Since you have changed the subject to the old law, I will respond accordingly.
I know the under the old covenant laws, all blood had to be drained from meat. There is a process to remove blood from meat to make it “kosher”.
Wasn’t the law also quite clear, as you put it, about Jews sitting and eating with sinners and tax collectors?
We all know it upset the Pharisees when our Lord did this.
The Pharisees held fast to the old covenant standards of holiness that required all citizens of Israel to separate themselves from all things unclean including keeping the company with the likes of Gentiles. Jesus served as an example of the new covenant.

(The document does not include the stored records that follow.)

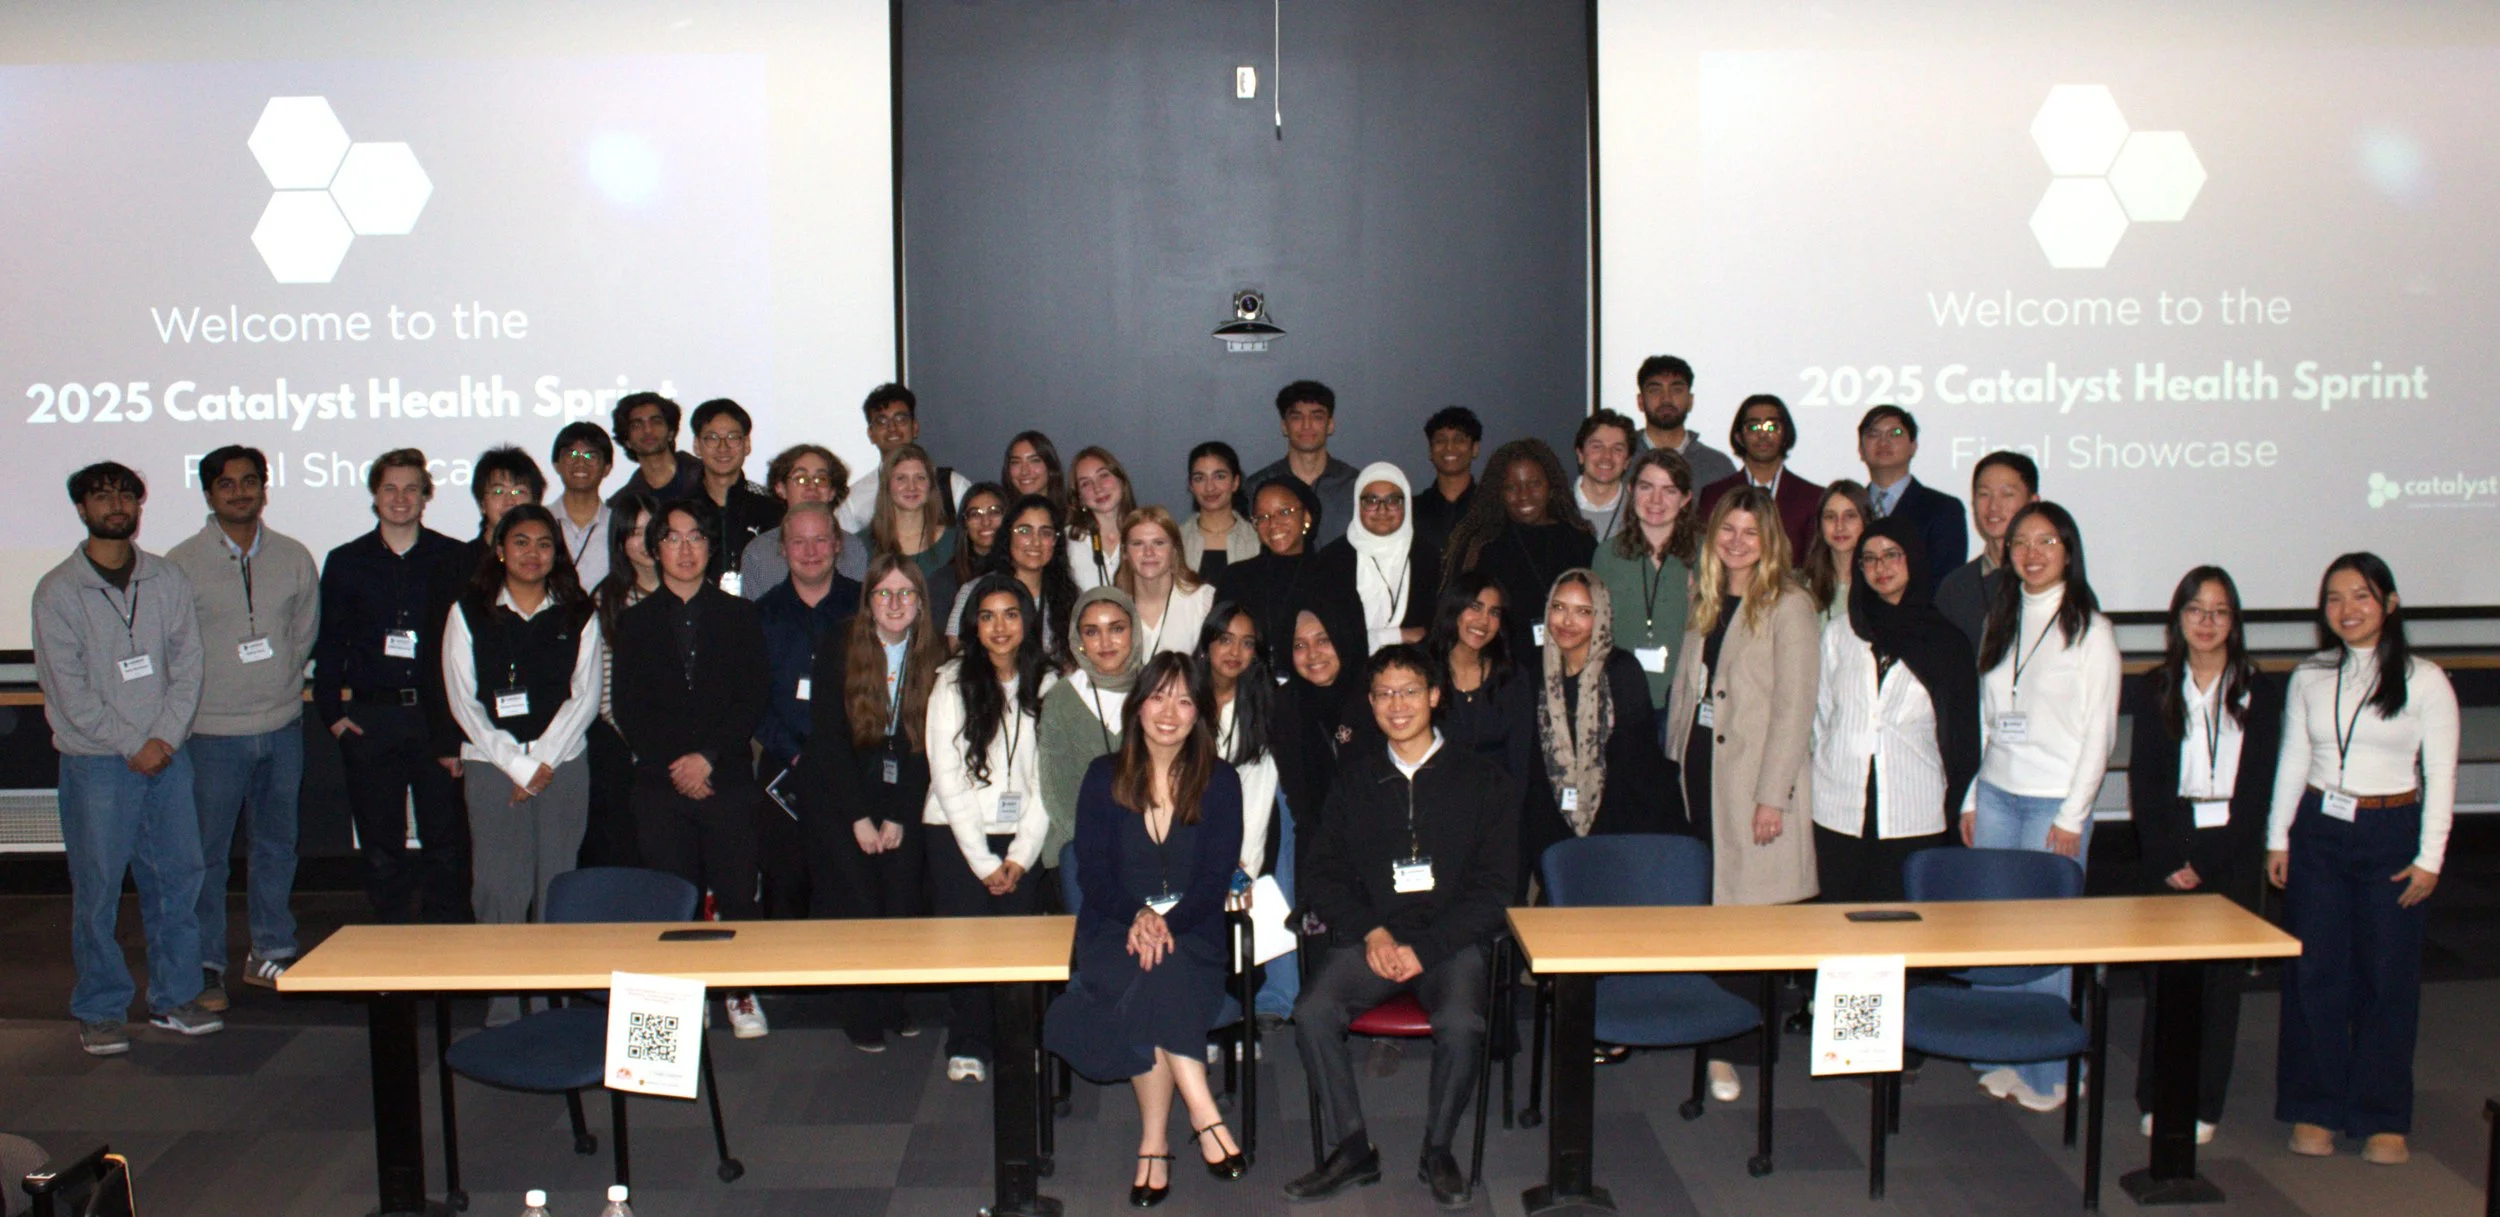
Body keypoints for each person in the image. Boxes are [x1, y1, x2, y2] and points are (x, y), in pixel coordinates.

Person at [1287, 646, 1517, 1208]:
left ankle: (1438, 1149)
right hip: (1376, 941)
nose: (1397, 704)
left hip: (1450, 943)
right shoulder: (1355, 781)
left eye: (1410, 690)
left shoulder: (1482, 779)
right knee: (1312, 1012)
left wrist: (1429, 947)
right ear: (1369, 704)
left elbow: (1497, 889)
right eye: (1384, 693)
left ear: (1435, 696)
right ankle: (1351, 1149)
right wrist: (1373, 932)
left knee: (1462, 1023)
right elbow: (1321, 873)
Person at [2267, 554, 2456, 1166]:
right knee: (2315, 973)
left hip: (2392, 830)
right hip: (2320, 830)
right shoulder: (2311, 676)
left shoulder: (2426, 680)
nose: (2347, 610)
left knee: (2387, 976)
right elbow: (2294, 759)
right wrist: (2278, 837)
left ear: (2391, 603)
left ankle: (2380, 1114)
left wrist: (2431, 857)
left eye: (2362, 596)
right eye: (2334, 599)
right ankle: (2316, 1107)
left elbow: (2441, 774)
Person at [1044, 653, 1250, 1205]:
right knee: (1154, 971)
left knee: (1163, 970)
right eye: (1158, 696)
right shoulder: (1102, 777)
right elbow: (1092, 872)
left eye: (1185, 700)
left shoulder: (1221, 781)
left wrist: (1166, 922)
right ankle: (1202, 1111)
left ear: (1199, 714)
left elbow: (1213, 880)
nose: (1169, 711)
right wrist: (1139, 915)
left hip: (1195, 932)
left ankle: (1154, 1141)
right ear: (1138, 707)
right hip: (1114, 929)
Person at [34, 462, 219, 1054]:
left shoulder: (166, 578)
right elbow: (68, 689)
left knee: (179, 881)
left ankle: (175, 998)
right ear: (81, 508)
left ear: (140, 506)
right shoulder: (58, 590)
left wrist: (163, 739)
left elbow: (189, 665)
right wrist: (131, 744)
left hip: (168, 757)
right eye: (100, 495)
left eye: (125, 494)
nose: (115, 504)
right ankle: (101, 1008)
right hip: (97, 764)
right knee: (98, 890)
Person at [1960, 501, 2119, 1111]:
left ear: (2068, 551)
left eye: (2045, 540)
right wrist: (1974, 794)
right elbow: (1987, 717)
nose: (2031, 552)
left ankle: (2050, 1070)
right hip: (1998, 792)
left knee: (2047, 936)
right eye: (2021, 541)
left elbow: (2099, 735)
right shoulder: (2002, 617)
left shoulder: (2093, 631)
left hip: (2055, 802)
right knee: (1992, 928)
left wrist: (2072, 816)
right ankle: (1996, 1051)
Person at [1664, 487, 1819, 1102]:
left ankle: (1735, 1052)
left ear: (1770, 539)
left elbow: (1795, 709)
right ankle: (1715, 1036)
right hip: (1702, 773)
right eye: (1727, 530)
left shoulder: (1790, 604)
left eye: (1750, 533)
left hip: (1753, 782)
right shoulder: (1704, 596)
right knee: (1714, 910)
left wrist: (1772, 798)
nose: (1736, 542)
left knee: (1748, 918)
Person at [2127, 566, 2279, 1145]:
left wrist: (2209, 862)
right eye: (2196, 610)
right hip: (2169, 840)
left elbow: (2258, 789)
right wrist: (2170, 857)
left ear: (2234, 622)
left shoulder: (2259, 691)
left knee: (2218, 988)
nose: (2207, 622)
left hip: (2231, 849)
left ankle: (2204, 1102)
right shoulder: (2156, 686)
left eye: (2219, 611)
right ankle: (2156, 1095)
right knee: (2164, 981)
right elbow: (2146, 782)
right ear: (2178, 619)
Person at [613, 498, 774, 1039]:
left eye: (697, 537)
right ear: (655, 549)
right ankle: (680, 1001)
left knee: (736, 895)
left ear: (711, 547)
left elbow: (751, 696)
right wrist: (674, 765)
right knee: (670, 899)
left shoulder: (740, 615)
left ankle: (740, 992)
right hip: (660, 784)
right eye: (673, 538)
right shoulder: (632, 623)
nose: (686, 549)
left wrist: (706, 757)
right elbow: (629, 707)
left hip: (725, 777)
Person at [166, 446, 317, 1008]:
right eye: (226, 484)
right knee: (205, 854)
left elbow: (304, 631)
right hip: (210, 733)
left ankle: (271, 950)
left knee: (277, 846)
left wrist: (278, 679)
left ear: (265, 488)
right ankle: (207, 963)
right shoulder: (180, 563)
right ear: (209, 494)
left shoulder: (294, 556)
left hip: (281, 724)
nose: (240, 492)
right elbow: (173, 648)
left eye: (250, 481)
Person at [442, 505, 602, 1025]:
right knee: (497, 886)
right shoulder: (468, 611)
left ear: (557, 553)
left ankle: (555, 999)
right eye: (521, 542)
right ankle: (506, 1005)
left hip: (563, 764)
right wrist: (516, 764)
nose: (532, 554)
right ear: (500, 549)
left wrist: (541, 762)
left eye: (544, 544)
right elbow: (463, 700)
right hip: (492, 766)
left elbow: (585, 696)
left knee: (556, 882)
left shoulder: (579, 611)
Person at [313, 449, 469, 924]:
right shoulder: (345, 561)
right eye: (389, 489)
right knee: (381, 845)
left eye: (410, 489)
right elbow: (330, 643)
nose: (400, 499)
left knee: (446, 841)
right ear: (374, 496)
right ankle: (390, 947)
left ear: (426, 496)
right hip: (370, 720)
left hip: (434, 718)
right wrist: (333, 717)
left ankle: (448, 951)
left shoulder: (454, 557)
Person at [804, 553, 944, 1051]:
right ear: (868, 601)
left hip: (904, 785)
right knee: (859, 903)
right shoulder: (840, 643)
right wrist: (860, 819)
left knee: (901, 902)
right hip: (841, 788)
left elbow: (930, 746)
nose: (895, 602)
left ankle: (893, 1000)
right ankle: (860, 1009)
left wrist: (901, 817)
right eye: (883, 592)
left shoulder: (934, 657)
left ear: (921, 604)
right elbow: (827, 738)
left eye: (906, 593)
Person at [926, 575, 1056, 1081]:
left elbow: (1049, 779)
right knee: (969, 941)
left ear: (1027, 621)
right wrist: (983, 862)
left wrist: (1021, 855)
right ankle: (970, 1041)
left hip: (1024, 832)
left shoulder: (1048, 683)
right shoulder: (951, 681)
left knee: (1020, 944)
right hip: (957, 833)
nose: (999, 627)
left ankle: (1020, 1040)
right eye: (987, 616)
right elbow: (947, 776)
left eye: (1010, 614)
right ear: (973, 626)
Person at [1810, 516, 1978, 905]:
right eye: (1868, 559)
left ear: (1913, 560)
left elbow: (1962, 737)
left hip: (1913, 808)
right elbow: (1821, 716)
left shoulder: (1947, 642)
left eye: (1891, 555)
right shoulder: (1840, 632)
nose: (1880, 567)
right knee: (1838, 928)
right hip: (1838, 808)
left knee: (1902, 930)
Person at [1520, 572, 1678, 886]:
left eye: (1583, 611)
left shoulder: (1621, 671)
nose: (1567, 621)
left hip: (1618, 828)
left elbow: (1636, 766)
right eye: (1560, 607)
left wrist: (1595, 834)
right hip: (1554, 828)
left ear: (1602, 617)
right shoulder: (1535, 673)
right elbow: (1536, 769)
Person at [753, 503, 863, 920]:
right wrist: (796, 754)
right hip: (784, 773)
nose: (811, 550)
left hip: (854, 773)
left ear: (838, 544)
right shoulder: (760, 616)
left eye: (821, 539)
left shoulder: (867, 606)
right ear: (782, 549)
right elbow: (751, 700)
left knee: (851, 889)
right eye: (799, 541)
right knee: (786, 890)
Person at [1193, 603, 1289, 1020]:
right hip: (1187, 835)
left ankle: (1232, 1017)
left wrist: (1242, 867)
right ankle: (1194, 1018)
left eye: (1247, 643)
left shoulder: (1264, 704)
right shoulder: (1182, 698)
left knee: (1238, 920)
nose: (1235, 651)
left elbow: (1260, 790)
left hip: (1244, 840)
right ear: (1207, 644)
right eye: (1225, 639)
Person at [425, 446, 543, 766]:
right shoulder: (455, 565)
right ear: (481, 502)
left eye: (520, 491)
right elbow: (437, 656)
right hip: (472, 734)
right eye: (498, 491)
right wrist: (449, 740)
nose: (509, 501)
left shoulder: (551, 564)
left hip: (545, 735)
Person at [1442, 438, 1596, 660]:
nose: (1524, 495)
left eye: (1534, 484)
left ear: (1551, 486)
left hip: (1572, 665)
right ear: (1500, 494)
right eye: (1512, 487)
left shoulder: (1581, 542)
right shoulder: (1483, 547)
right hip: (1505, 672)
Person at [1039, 586, 1143, 892]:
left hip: (1149, 842)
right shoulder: (1061, 697)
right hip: (1079, 843)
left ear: (1133, 632)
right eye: (1092, 632)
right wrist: (1098, 842)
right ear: (1079, 641)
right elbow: (1056, 790)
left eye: (1117, 629)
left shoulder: (1157, 690)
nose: (1106, 642)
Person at [1590, 448, 1698, 724]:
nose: (1656, 500)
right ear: (1631, 489)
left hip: (1684, 699)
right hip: (1621, 698)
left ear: (1686, 498)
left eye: (1669, 490)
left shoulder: (1705, 555)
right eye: (1646, 487)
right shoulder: (1607, 555)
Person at [1213, 478, 1365, 673]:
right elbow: (1217, 649)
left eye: (1284, 512)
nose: (1273, 524)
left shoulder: (1334, 575)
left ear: (1307, 517)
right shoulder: (1235, 577)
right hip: (1249, 692)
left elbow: (1354, 651)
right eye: (1263, 517)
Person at [583, 495, 662, 869]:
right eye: (632, 533)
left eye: (650, 531)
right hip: (626, 750)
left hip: (687, 752)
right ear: (618, 541)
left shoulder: (690, 590)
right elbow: (603, 687)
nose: (643, 542)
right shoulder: (608, 599)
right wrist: (644, 745)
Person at [1424, 572, 1536, 782]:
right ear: (1454, 608)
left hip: (1493, 801)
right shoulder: (1422, 669)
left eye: (1494, 612)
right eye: (1475, 607)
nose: (1484, 621)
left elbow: (1520, 761)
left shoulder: (1512, 676)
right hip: (1431, 798)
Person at [1320, 462, 1439, 656]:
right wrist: (1396, 636)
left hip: (1412, 671)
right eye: (1371, 500)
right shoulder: (1332, 560)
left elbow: (1434, 632)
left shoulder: (1428, 557)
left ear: (1406, 504)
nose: (1382, 510)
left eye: (1392, 500)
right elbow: (1330, 637)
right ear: (1358, 504)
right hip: (1347, 672)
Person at [947, 494, 1079, 660]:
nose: (1035, 542)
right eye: (1024, 531)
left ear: (1055, 541)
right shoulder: (976, 590)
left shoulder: (1068, 596)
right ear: (1008, 535)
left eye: (1045, 533)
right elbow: (958, 655)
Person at [1855, 405, 1966, 599]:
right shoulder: (1848, 509)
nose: (1883, 442)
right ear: (1861, 449)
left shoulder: (1943, 508)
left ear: (1913, 446)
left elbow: (1946, 583)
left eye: (1895, 433)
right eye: (1873, 434)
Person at [1696, 394, 1822, 561]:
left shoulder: (1812, 498)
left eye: (1771, 427)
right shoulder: (1715, 495)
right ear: (1739, 437)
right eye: (1754, 427)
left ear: (1785, 434)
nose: (1763, 435)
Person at [1935, 450, 2039, 652]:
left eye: (2007, 494)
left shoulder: (2053, 582)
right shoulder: (1955, 587)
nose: (1993, 506)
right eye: (1984, 494)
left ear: (2033, 502)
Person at [840, 383, 973, 531]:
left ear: (915, 427)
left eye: (900, 419)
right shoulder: (854, 499)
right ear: (871, 434)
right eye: (882, 421)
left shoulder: (952, 485)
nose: (892, 428)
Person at [738, 444, 864, 600]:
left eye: (821, 479)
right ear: (780, 488)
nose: (812, 486)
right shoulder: (759, 552)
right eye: (801, 478)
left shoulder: (853, 548)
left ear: (832, 491)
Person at [1248, 379, 1361, 547]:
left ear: (1330, 425)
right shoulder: (1258, 486)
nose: (1306, 425)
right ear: (1284, 426)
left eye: (1317, 417)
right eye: (1297, 417)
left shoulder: (1356, 485)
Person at [686, 398, 783, 594]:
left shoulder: (773, 507)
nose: (723, 447)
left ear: (747, 445)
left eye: (733, 437)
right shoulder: (680, 508)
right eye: (712, 438)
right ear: (697, 445)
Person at [1117, 507, 1215, 656]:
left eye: (1159, 543)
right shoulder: (1113, 606)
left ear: (1175, 550)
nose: (1148, 552)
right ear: (1124, 553)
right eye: (1138, 544)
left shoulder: (1203, 602)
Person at [1630, 355, 1737, 488]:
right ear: (1640, 401)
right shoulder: (1622, 461)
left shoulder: (1718, 467)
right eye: (1655, 390)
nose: (1666, 399)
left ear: (1690, 401)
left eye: (1676, 390)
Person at [930, 480, 1009, 644]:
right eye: (975, 514)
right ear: (964, 524)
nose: (985, 521)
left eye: (994, 512)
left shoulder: (1023, 573)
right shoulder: (944, 581)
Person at [866, 442, 958, 581]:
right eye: (901, 478)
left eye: (920, 478)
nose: (911, 487)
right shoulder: (862, 545)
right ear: (887, 486)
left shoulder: (956, 542)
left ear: (931, 485)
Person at [604, 391, 702, 512]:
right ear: (627, 440)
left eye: (656, 422)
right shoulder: (622, 504)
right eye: (637, 425)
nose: (648, 430)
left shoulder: (706, 476)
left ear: (671, 432)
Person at [1411, 406, 1482, 569]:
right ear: (1430, 450)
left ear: (1475, 449)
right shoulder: (1412, 510)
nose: (1449, 448)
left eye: (1459, 440)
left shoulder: (1492, 508)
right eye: (1440, 440)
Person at [549, 422, 617, 591]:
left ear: (607, 468)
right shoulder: (541, 521)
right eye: (571, 454)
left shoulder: (618, 524)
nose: (580, 462)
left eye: (590, 456)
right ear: (556, 464)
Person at [1181, 441, 1259, 583]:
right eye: (1199, 478)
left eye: (1219, 476)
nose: (1209, 487)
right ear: (1191, 486)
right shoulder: (1176, 541)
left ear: (1235, 482)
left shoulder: (1258, 540)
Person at [1801, 480, 1873, 627]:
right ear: (1820, 525)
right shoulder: (1801, 586)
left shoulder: (1879, 584)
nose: (1839, 526)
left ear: (1866, 521)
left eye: (1850, 516)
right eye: (1830, 516)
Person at [1067, 446, 1139, 591]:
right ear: (1079, 497)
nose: (1097, 488)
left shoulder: (1147, 533)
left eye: (1103, 476)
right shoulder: (1067, 541)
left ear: (1121, 480)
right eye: (1085, 483)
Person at [1570, 410, 1639, 542]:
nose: (1607, 456)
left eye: (1617, 449)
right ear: (1580, 454)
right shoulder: (1556, 510)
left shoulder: (1641, 514)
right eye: (1597, 447)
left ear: (1627, 461)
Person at [1000, 430, 1067, 510]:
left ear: (1050, 466)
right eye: (1016, 462)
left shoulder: (1071, 517)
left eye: (1034, 461)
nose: (1024, 471)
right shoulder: (999, 517)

At Passover, the Jews were instructed to make a sacrifice of an unblemished lamb and to sprinkle the blood on their doorposts. That in itself was not enough to save their firstborn, they had to eat the sacrifice.
Jesus’ sacrifice was part of the new covenant, with all people and not just the Israelites.
Jesus said or taught the following himself;
Mat 26:27 And taking the chalice, he gave thanks and gave to them, saying: Drink ye all of this.
Mat 26:28 For this is my
blood of the new testament, which shall be shed for many unto remission of sins.
Mar 14:23 And having taken the chalice, giving thanks, he gave it to them. And they all drank of it.
Mar 14:24 And he said to them: This is my
blood of the new testament, which shall be shed for many.
Luk 22:20 In like manner, the chalice also, after he had supped, saying: This is the chalice, the
new testament in my blood, which shall be shed for you.
1Co 11:25 In like manner also the chalice, after he had supped, saying: This chalice is the
new testament in my blood. This do ye, as often as you shall drink, for the commemoration of me.
The book of Hebrews really, in my opinion, addresses your references to the old covenant the best.
Heb 10:29 and you may be sure that anyone who tramples on the Son of God, and who treats the
blood of the covenant which sanctified him as if it were not holy, and who insults the Spirit of grace, will be condemned to a far severer punishment.
Heb 8:6
As it is, he has been given a ministry as far superior as is the covenant of which he is the mediator, which is founded on better promises.
Heb 8:7
If that first covenant had been faultless, there would have been no room for a second one to replace it.
Heb 8:8 And in fact God does find fault with them; he says: Look, the days are coming, the Lord declares,
when I will make a new covenant with the House of Israel and the House of Judah,
Heb 8:9
but not a covenant like the one I made with their ancestors, the day I took them by the hand to bring them out of Egypt, which covenant of mine they broke, and I too abandoned them, the Lord declares.
Heb 8:10 No, this is the covenant I will make with the House of Israel, when those days have come, the Lord declares: In their minds I shall plant my laws writing them on their hearts. Then I shall be their God, and they shall be my people.
Heb 8:11 There will be no further need for each to teach his neighbour, and each his brother, saying ‘Learn to know the Lord!’ No, they will all know me, from the least to the greatest,
Heb 8:12 since I shall forgive their guilt and never more call their sins to mind.
Heb 8:13
By speaking of a new covenant, he implies that the first one is old. And anything old and ageing is ready to disappear.
I hate to be redundant, but I bet there are more.
May the peace of the Lord be with you.